Microsoft researchers announced a new text-to-speech AI model called VALL-E, which can accurately imitate a human voice given a 3-second audio sample. After recognizing a particular voice, VALL-E can synthesize that person’s voice, and do so in a way that preserves the emotional tone of the speaker, reports ArsTechnica.

The creators of VALL-E suggest that it can be used for high-quality text-to-speech applications and audio content creation in combination with other generative AI models such as GPT-3.

Microsoft calls VALL-E the “Neural Codec Language Model,” and it’s built on the EnCodec technology that Meta introduced in October 2022. Unlike other text-to-speech methods, which typically synthesize text-to-speech by manipulating signals, VALL-E generates separate audio codecs codes from text and audio cues. Essentially, it analyzes how a person sounds, breaks that information down into individual components (called “tokens”) thanks to EnCodec, and uses training data to match what the AI “knows” about how that voice would sound if it spoke other phrases.

On the VALL-E website, Microsoft provides dozens of audio examples of the AI model in action. Among the “Speaker Prompt” samples is three seconds of audio provided by VALL-E, which it is supposed to emulate. A “Ground Truth” is a pre-existing recording of the same speaker saying a certain phrase for comparison (like the “control” in the experiment). “Baseline” is an example of the synthesis provided by conventional text-to-speech synthesis, and the example “VALL-E” is the result of the VALL-E model.

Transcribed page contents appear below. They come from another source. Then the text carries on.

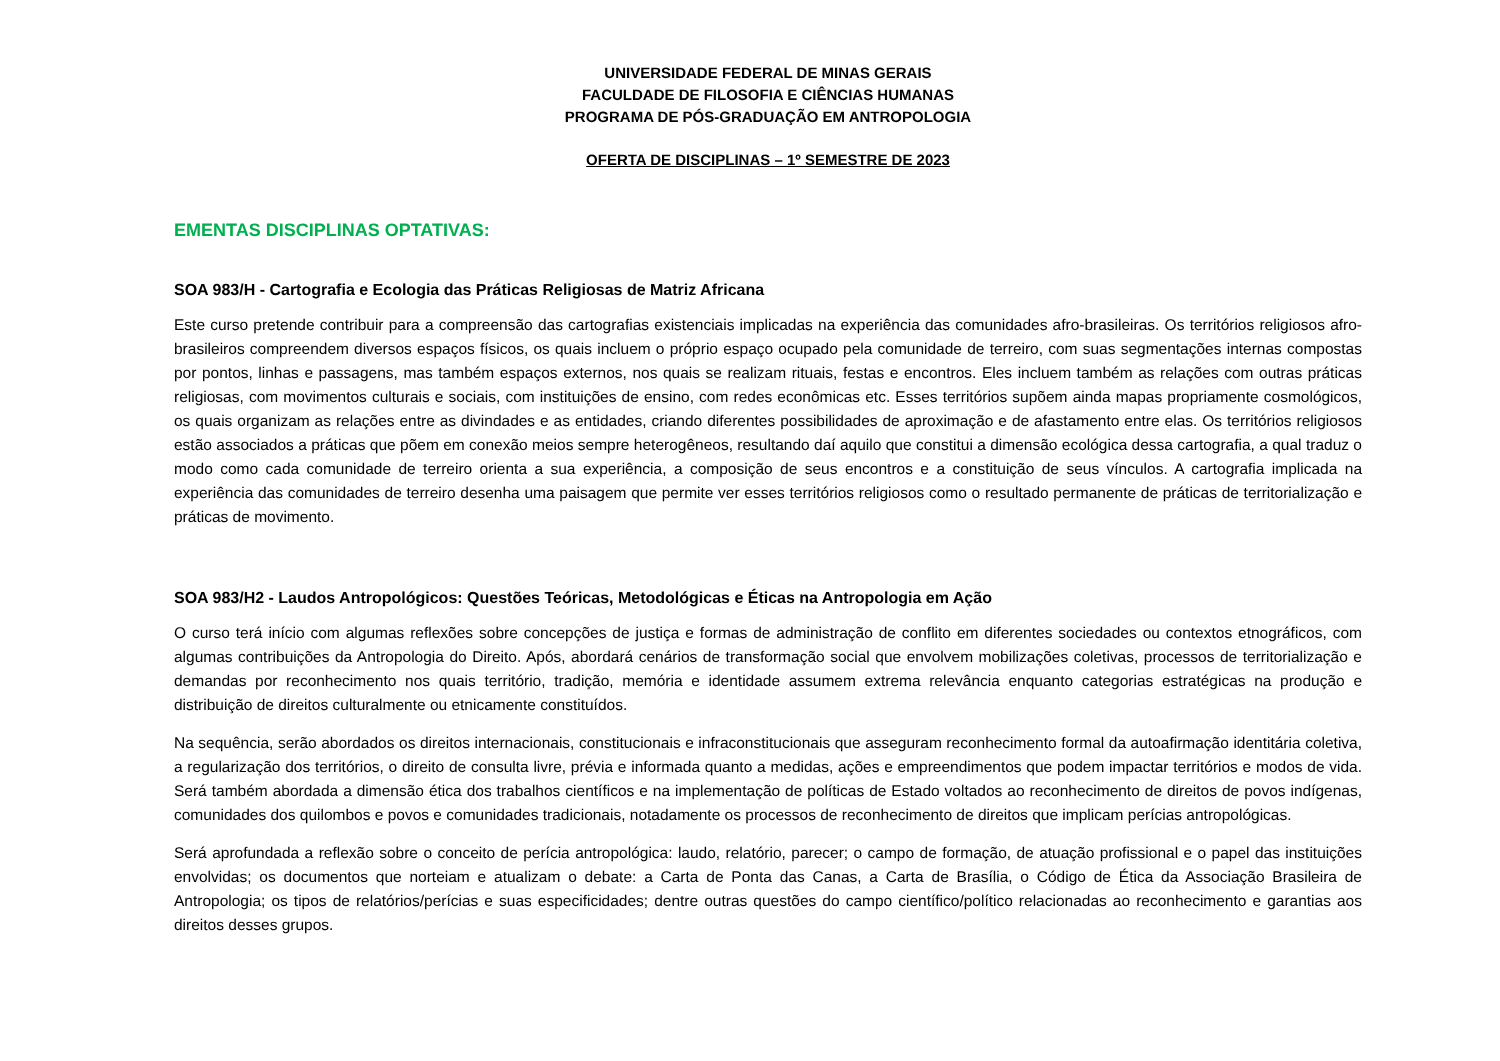UNIVERSIDADE FEDERAL DE MINAS GERAIS
FACULDADE DE FILOSOFIA E CIÊNCIAS HUMANAS
PROGRAMA DE PÓS-GRADUAÇÃO EM ANTROPOLOGIA
OFERTA DE DISCIPLINAS – 1º SEMESTRE DE 2023
EMENTAS DISCIPLINAS OPTATIVAS:
SOA 983/H - Cartografia e Ecologia das Práticas Religiosas de Matriz Africana
Este curso pretende contribuir para a compreensão das cartografias existenciais implicadas na experiência das comunidades afro-brasileiras. Os territórios religiosos afro-brasileiros compreendem diversos espaços físicos, os quais incluem o próprio espaço ocupado pela comunidade de terreiro, com suas segmentações internas compostas por pontos, linhas e passagens, mas também espaços externos, nos quais se realizam rituais, festas e encontros. Eles incluem também as relações com outras práticas religiosas, com movimentos culturais e sociais, com instituições de ensino, com redes econômicas etc. Esses territórios supõem ainda mapas propriamente cosmológicos, os quais organizam as relações entre as divindades e as entidades, criando diferentes possibilidades de aproximação e de afastamento entre elas. Os territórios religiosos estão associados a práticas que põem em conexão meios sempre heterogêneos, resultando daí aquilo que constitui a dimensão ecológica dessa cartografia, a qual traduz o modo como cada comunidade de terreiro orienta a sua experiência, a composição de seus encontros e a constituição de seus vínculos. A cartografia implicada na experiência das comunidades de terreiro desenha uma paisagem que permite ver esses territórios religiosos como o resultado permanente de práticas de territorialização e práticas de movimento.
SOA 983/H2 - Laudos Antropológicos: Questões Teóricas, Metodológicas e Éticas na Antropologia em Ação
O curso terá início com algumas reflexões sobre concepções de justiça e formas de administração de conflito em diferentes sociedades ou contextos etnográficos, com algumas contribuições da Antropologia do Direito. Após, abordará cenários de transformação social que envolvem mobilizações coletivas, processos de territorialização e demandas por reconhecimento nos quais território, tradição, memória e identidade assumem extrema relevância enquanto categorias estratégicas na produção e distribuição de direitos culturalmente ou etnicamente constituídos.
Na sequência, serão abordados os direitos internacionais, constitucionais e infraconstitucionais que asseguram reconhecimento formal da autoafirmação identitária coletiva, a regularização dos territórios, o direito de consulta livre, prévia e informada quanto a medidas, ações e empreendimentos que podem impactar territórios e modos de vida. Será também abordada a dimensão ética dos trabalhos científicos e na implementação de políticas de Estado voltados ao reconhecimento de direitos de povos indígenas, comunidades dos quilombos e povos e comunidades tradicionais, notadamente os processos de reconhecimento de direitos que implicam perícias antropológicas.
Será aprofundada a reflexão sobre o conceito de perícia antropológica: laudo, relatório, parecer; o campo de formação, de atuação profissional e o papel das instituições envolvidas; os documentos que norteiam e atualizam o debate: a Carta de Ponta das Canas, a Carta de Brasília, o Código de Ética da Associação Brasileira de Antropologia; os tipos de relatórios/perícias e suas especificidades; dentre outras questões do campo científico/político relacionadas ao reconhecimento e garantias aos direitos desses grupos.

Microsoft's VALL-E can simulate any voice with 3 seconds of audio

In addition to preserving the speaker’s vocal timbre and emotional tone, VALL-E can also simulate the “acoustic environment” of an audio sample. For example, if the sample came from a phone call, it will mimic the acoustic and frequency characteristics of the phone call. And Microsoft’s samples (under “Synthesis of diversity”) demonstrate that VALL-E can generate vocal tone variations by changing the random seed used in the generation process.

The researchers seem to be aware of the potential social harm this technology could cause, stating the following:

“Since VALL-E could synthesize speech that maintains speaker identity, it may carry potential risks in misuse of the model, such as spoofing voice identification or impersonating a specific speaker. To mitigate such risks, it is possible to build a detection model to discriminate whether an audio clip was synthesized by VALL-E. We will also put Microsoft AI Principles into practice when further developing the models.”